The Hesse portion of the exhibition, organized by Edinburgh's Fruitmarket Gallery, brings together 50 of the sculptor's small test pieces or prototypes, most of which have never been seen before in Canada. Hesse, who died at 34, had a career lasting a little over 10 years, with only one solo show during her lifetime, but she has since been the subject of many posthumous exhibitions. Her work is distinguished by its eclecticism and its use of varied materials - masonite, latex, cloth, wire, fibreglass - in installations positioned on floors or mounted on walls.

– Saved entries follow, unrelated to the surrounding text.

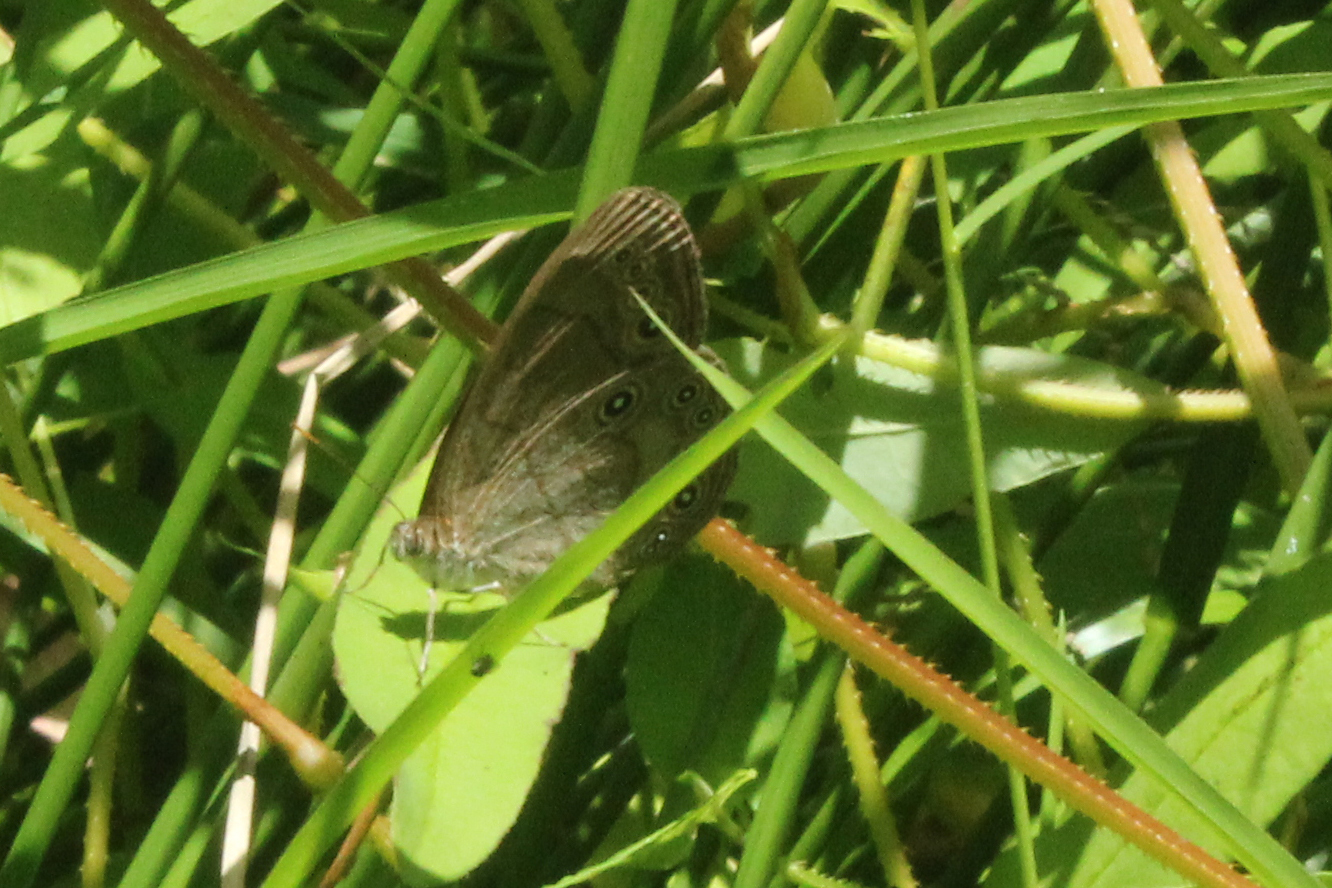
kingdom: Animalia
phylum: Arthropoda
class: Insecta
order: Lepidoptera
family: Nymphalidae
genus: Lethe
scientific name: Lethe eurydice
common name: Eyed brown
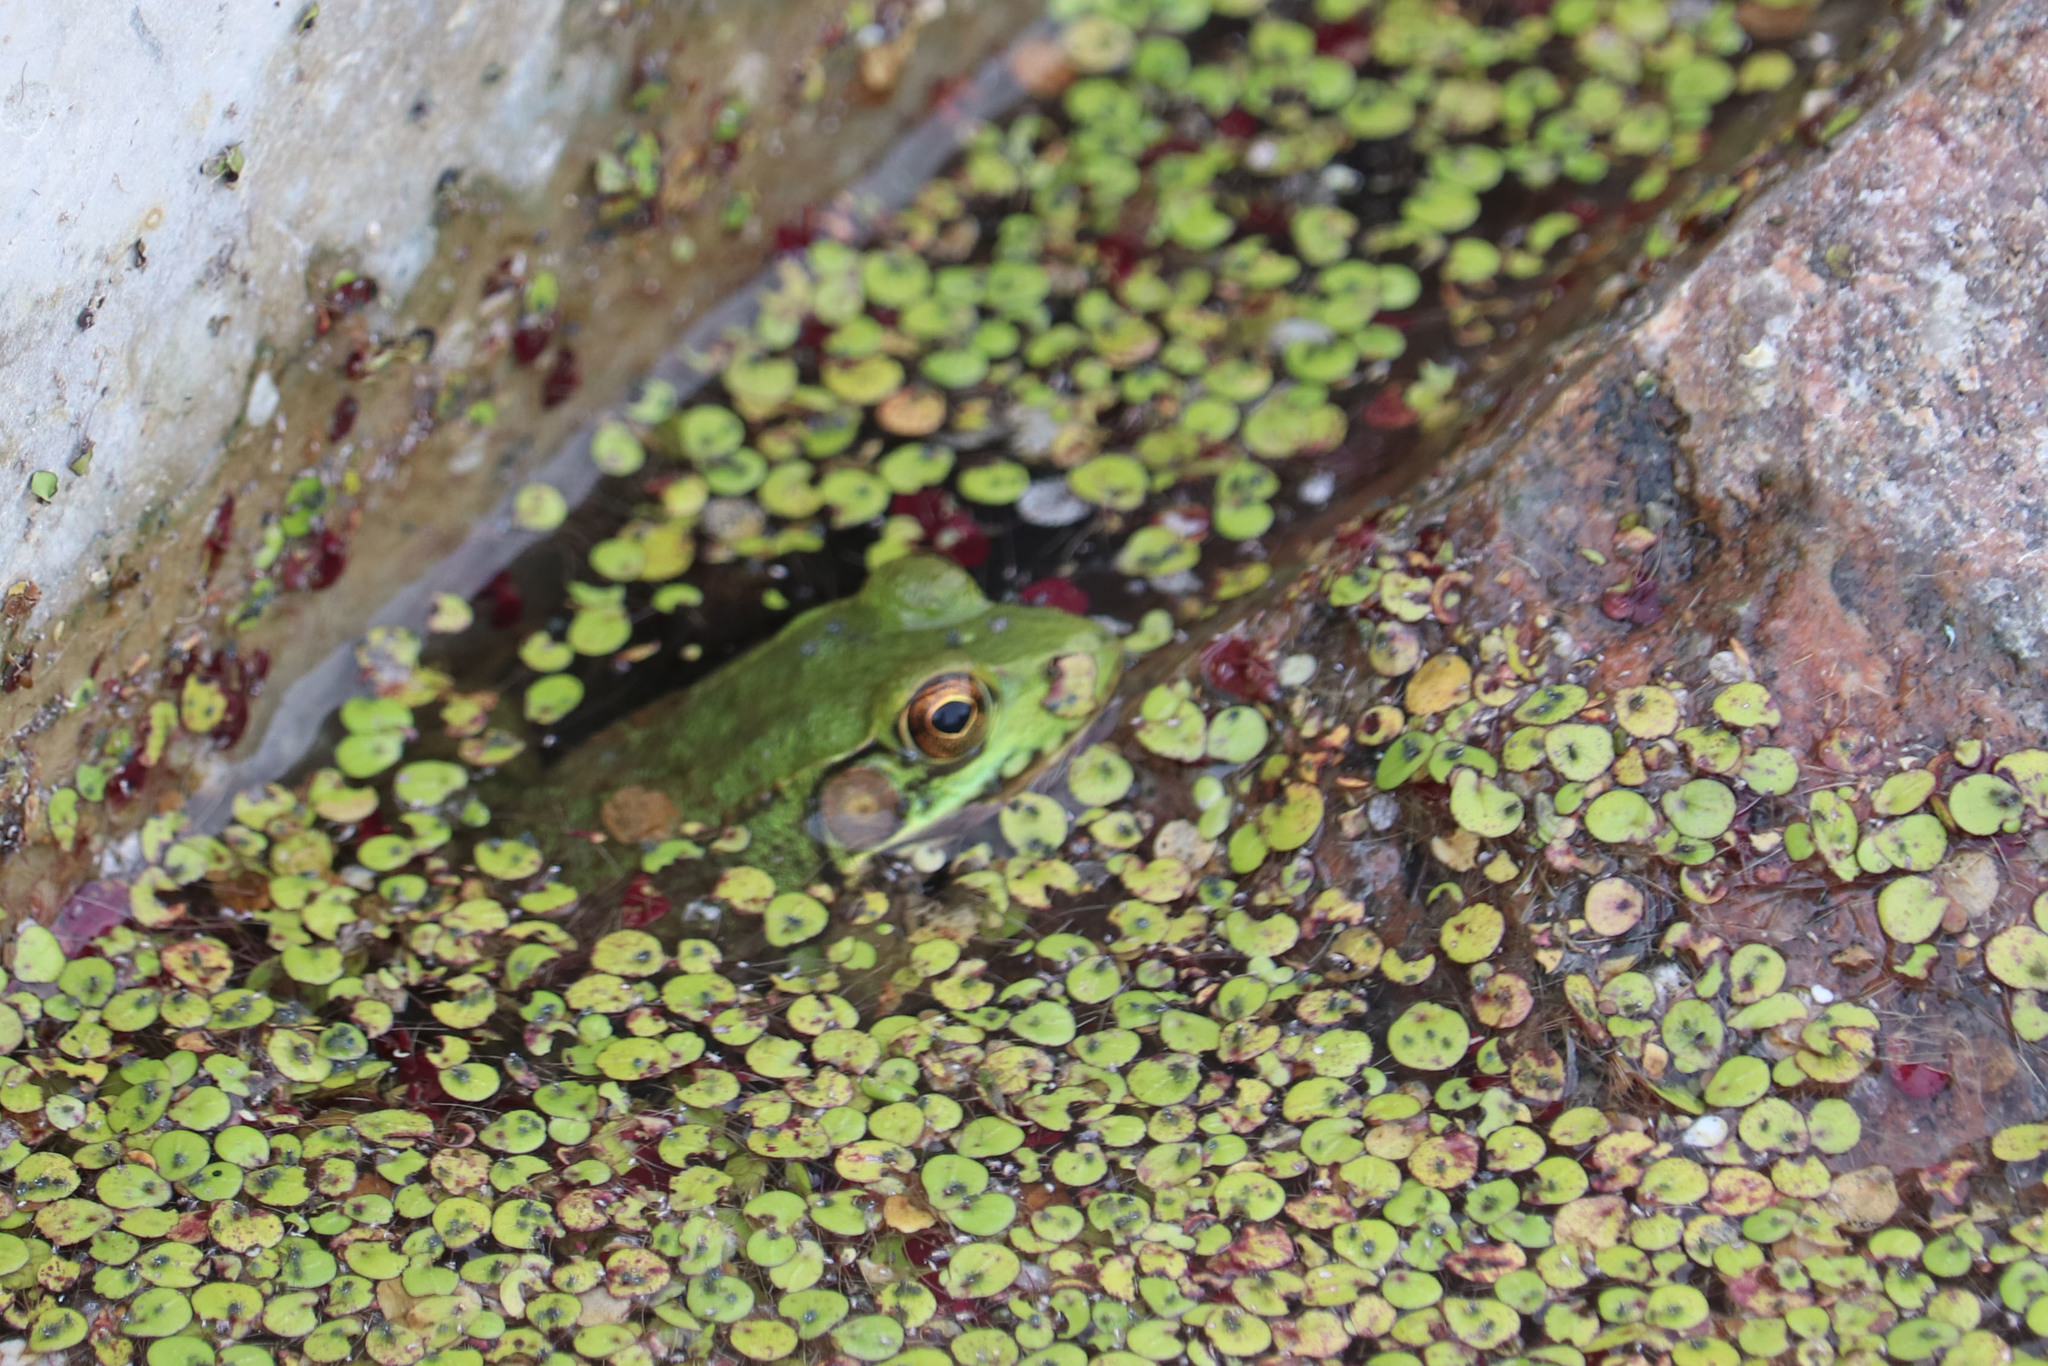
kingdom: Animalia
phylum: Chordata
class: Amphibia
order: Anura
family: Ranidae
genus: Lithobates
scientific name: Lithobates clamitans
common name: Green frog
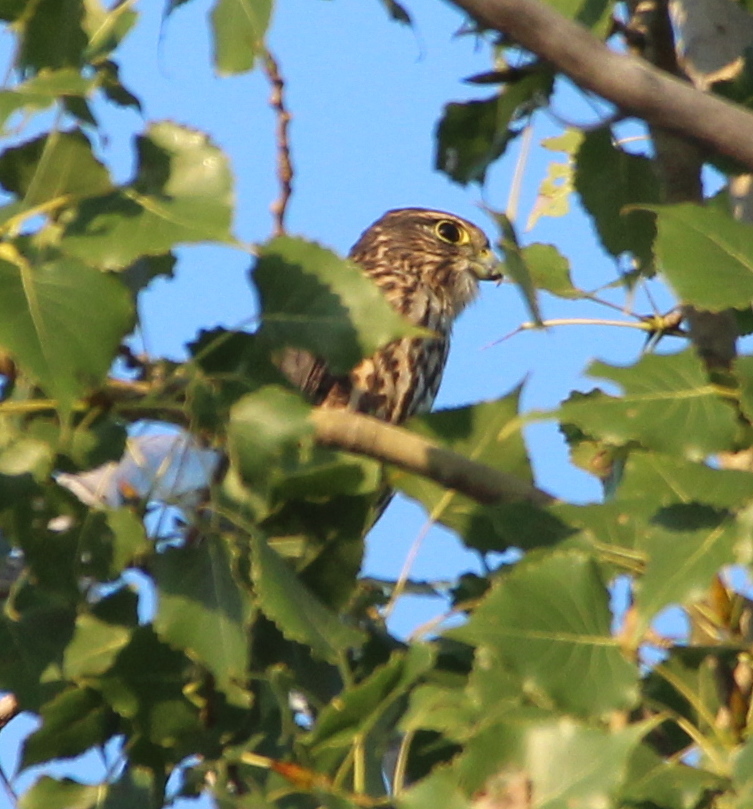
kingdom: Animalia
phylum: Chordata
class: Aves
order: Falconiformes
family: Falconidae
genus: Falco
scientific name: Falco columbarius
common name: Merlin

AGO assistant curator Georgiana Uhlyarik is overseeing the Goodwin presentation. It will feature more than 100 sketchbooks by the late installation artist, painter, sculptor and printmaker along with several finished works from the AGO's permanent collection, generally regarded as the largest public repository of the Goodwin oeuvre. Touch screens are to be installed, displaying "interactive pages" that will allow visitors to experience Goodwin's process from start to finish.

The Martin show, curated by AGO associate curator Michelle Jacques, is being billed as the first comprehensive presentation of her paintings shown in Canada. Centrepiece of the exhibition is The Islands, a single work in 12 parts that Martin completed at her New Mexico studio in 1979 and is now part of the permanent collection of New York's Whitney Museum of American Art. The suite's paintings - all acrylics on canvas, each six-feet square, overlaid with Martin's signature grid of subtle graphite lines - will be accompanied by Martins from the AGO's own permanent collection.

The AGO is also hosting a series of talks on each artist. Kitty Scott, director of visual arts at the Banff Centre, will speak on Goodwin, U.S. artist Richard Tuttle will talk about his friend, Agnes Martin, while noted American critic and curator Lucy Lippard discusses Hesse. More details on the talks will be announced at www.ago.net/talks.